For the next several days, the ball is in the court of medical scientists in different countries who, in laboratories, hospitals, and elsewhere are examining the Omicron variant and studying the swiftness of its spread, the severity of its impact on people of different conditions and ages (including children), its ability to re-infect those who have recovered from Covid, and the results of combat between Omicron and the different vaccines.

Meanwhile, Covid, irrespective of variants, remains a provocative political issue in the US, where the total number of Covid deaths may have exceeded 800,000 and the accumulated number of Covid cases thus far is 49.8 million.

A finding in the much-respected Washington journal, The Hill, shows that in states which in 2020 heavily supported Trump, 25 out of 100,000 getting Covid have been dying, and in states where Biden received heavy support, the corresponding figure is 7.8 deaths.

The stark difference is explained by vaccination rates, which are dramatically poorer in Republican-run states. The usually unspoken, and maybe unrecognized, reasoning of the unvaccinated (most of them Trump-backers) is that 25 deaths of 100,000 infections is a small risk they’re prepared to pay for the “right” or the “freedom” not to be vaccinated.

To this may be joined a refusal to believe figures, even when these are supplied by an assiduously non-partisan journal like The Hill, as also a cocksureness that virile Americans will conquer a “foreign” virus even if they can’t dodge it. Although close to about 1,000 Americans are still dying every day from Covid, a small decline in the seven-day average of new Covid cases has been noticed, from 94,393 per day (the latest figure) to 86,413 per day in the previous week.

An inflationary trend, most noticeable in rising fuel prices, is not helping the Democrats, and improvement in employment numbers does not seem to be sufficiently impressive. Answers to some questions about jobs are not yet clear. Are people not going to work because daycare for children is expensive and a parent has to look after children? Or is it also because some have saved money from Covid relief, or are able for the time being to work from home?

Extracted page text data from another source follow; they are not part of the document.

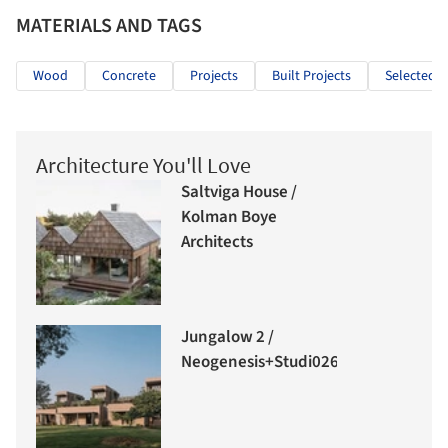
MATERIALS AND TAGS
Wood
Concrete
Projects
Built Projects
Selected P
Architecture You'll Love
Saltviga House /
Kolman Boye
Architects
Jungalow 2 /
Neogenesis+Studi0261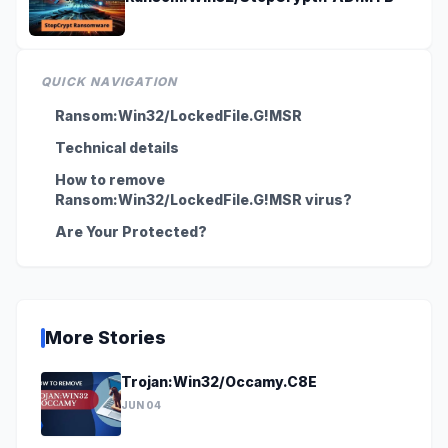
QUICK NAVIGATION
Ransom:Win32/LockedFile.G!MSR
Technical details
How to remove
Ransom:Win32/LockedFile.G!MSR virus?
Are Your Protected?
More Stories
Trojan:Win32/Occamy.C8E
JUN 04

Also currently of considerable interest to Americans are two very recent court judgments. In one, a young white American male called Kyle Rittenhouse, who as a 17-year-old had killed (a year ago) two men and injured a third with a high-power gun during a race-related demonstration in Kenosha, Wisconsin, was acquitted. Kyle’s claim that he had shot in self-defence was accepted by the jurors. Right after his acquittal, Kyle called on Trump, who warmly received the youngster.

In the other judgment, a 12-person jury in which 11 were white and only one was Black, found three white men guilty of murder of Ahmaud Arbery, a 25-year-old African American, while he was jogging in February 2020 in a town called Brunswick in Georgia, a state in America’s deep south. While juries and judges are expected to be above race (or caste, creed, and gender), when they actually are courageous and impartial, spirits are lifted.

In any case, race, guns and Covid – the last in its Omicron incarnation – remain live issues in the US.